++++ DOCUMENT EXTRACT ++++

Duncan’s Economic Blog

One for the critics (dropping the mask)

Posted in Uncategorized by duncanseconomicblog on March 17, 2009

So I rarely become annoyed. But I am annoyed . Annoyed by the following comment on Hopi’s blog:

‘You should read what Duncan has to say , in amongst the slavering New Labour lackey-isms he cannot help noticing some inconvenient facts like the fact our debt mountain has nothing to do with a stimulus bit is simply the result of the vast welfare state and its dependents moving out of a boom. Or the fact we cannot abolish the trade cycle . Pity Duncan was not saying such things when it was useful but then I daresay he was parroting the New Labour line that you could then.’

So, having watched the Watchmen movie (which is superb), it is time to drop the mask. My name is Duncan Weldon. I work here. I used to work here. And before that at the Bank of England.

Whilst in my old job, I wrote the following.

The future then, for banks, looks rosy. As long as they can fund increasing lending via capital
markets activity, profits will continue to soar. Funding via customer deposits seems so last century.
Moreover, it would be rather difficult anyway given Britain’s absurdly low savings rate of 5.2%.

++++

**WHAT TO PRODUCE**
Please continue the blog post on Duncan Weldon's reply to a critic, picking up after its final sentence. The rows that come next have no connection to the blog post.

++++ SOURCE INFORMATION ++++

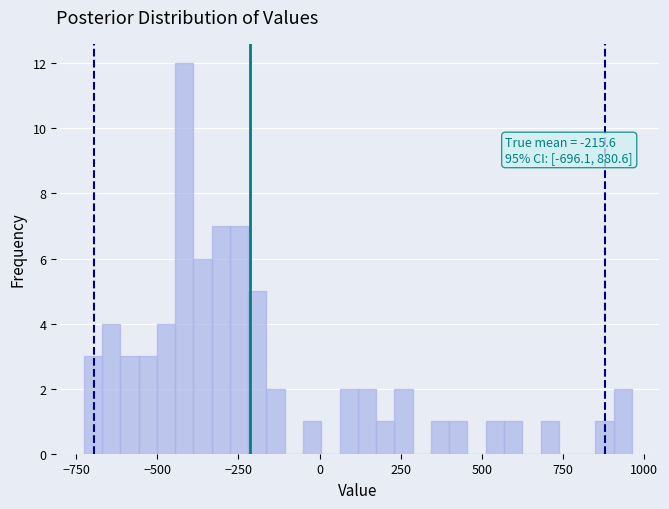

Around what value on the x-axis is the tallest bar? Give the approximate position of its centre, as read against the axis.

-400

++++
++++ SOURCE INFORMATION ++++

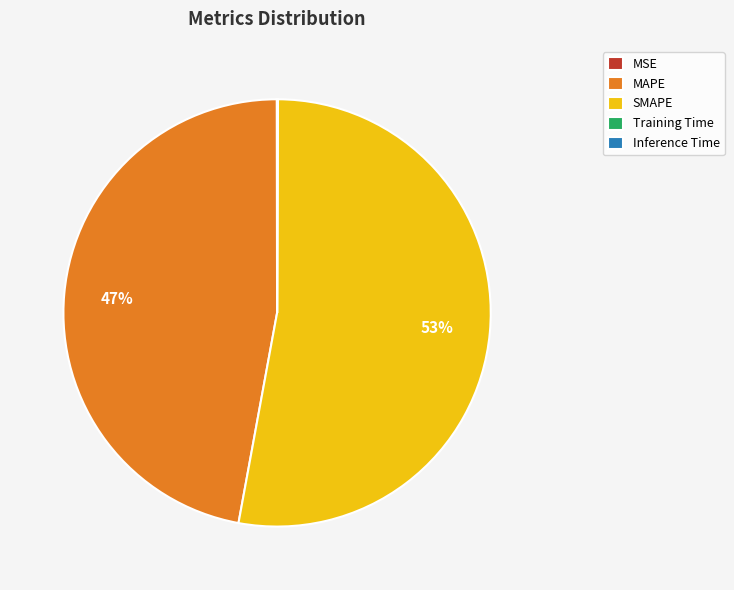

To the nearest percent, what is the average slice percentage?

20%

++++
++++ SOURCE INFORMATION ++++

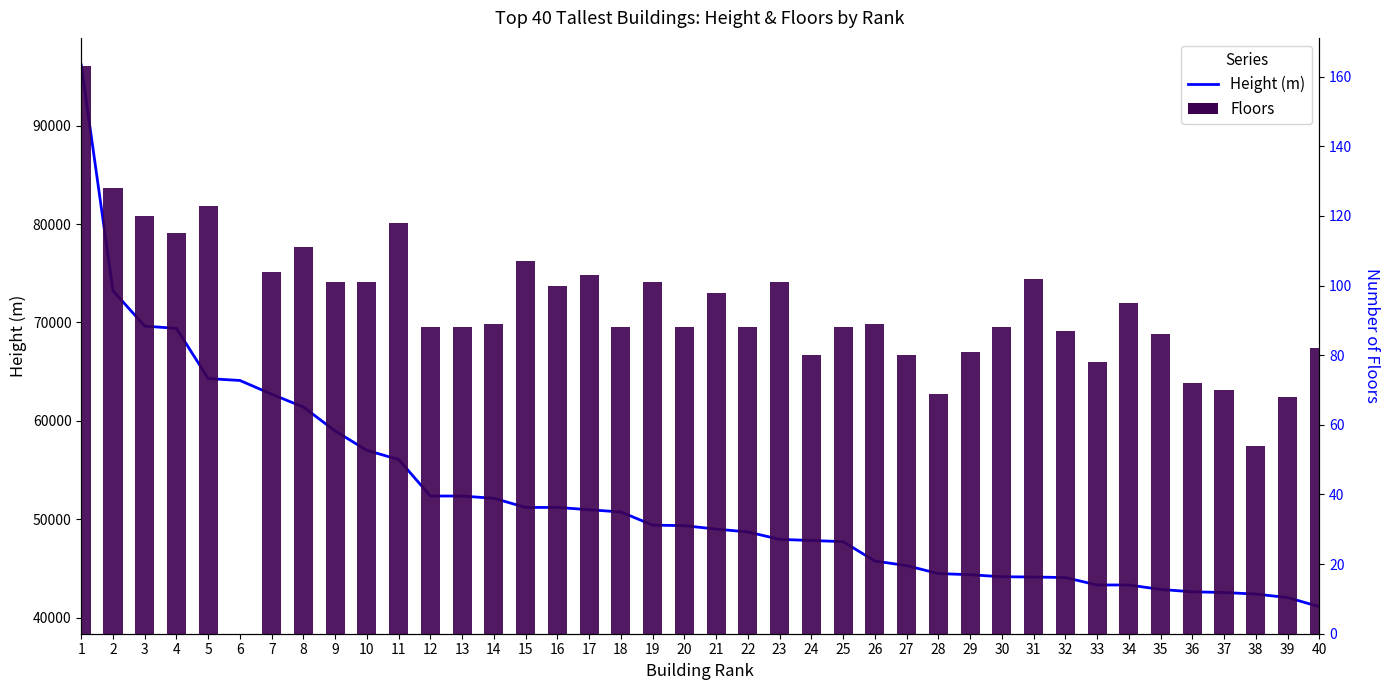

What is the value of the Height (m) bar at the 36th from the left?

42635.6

++++

**RESULT OF THIS EXERCISE**
The simple problem with this system, elegant though it appears (especially for the bankers), is that
it is built on foundations of sand. It is a model that relies upon risk premiums staying low: a change
in risk appetite or, more likely, a sudden realisation that investors are swallowing a lot more risk
than their appetite requires, could lead to the whole system falling down. If buyers of asset backed
securities start to demand a higher risk premium for owning these securities, then banks will witness
the cost of their funding soar; their ability to generate new loans will be severely restricted – it
could result in a run on the banks without a single deposit being drawn down.

And

another real worry is that so much of the banking sector’s funding is now short term (see next chart). It
is not too much of a stretch to envisage a situation whereby some unconnected event, perhaps in
land far, far away, causes investors quickly to reassess the risks they are bearing, driving up yields
across various types of debt instrument. When a bank tries to roll over its funding, as many must do
nearly every day, it suddenly finds that it needs to pay out a lot more cash than previously. We then
find ourselves in crisis mode, as a major bank desperately tries to find the cash to keep itself liquid
– with huge knock on effects through both debt and equity markets.

So please Newmania, less personal attacks.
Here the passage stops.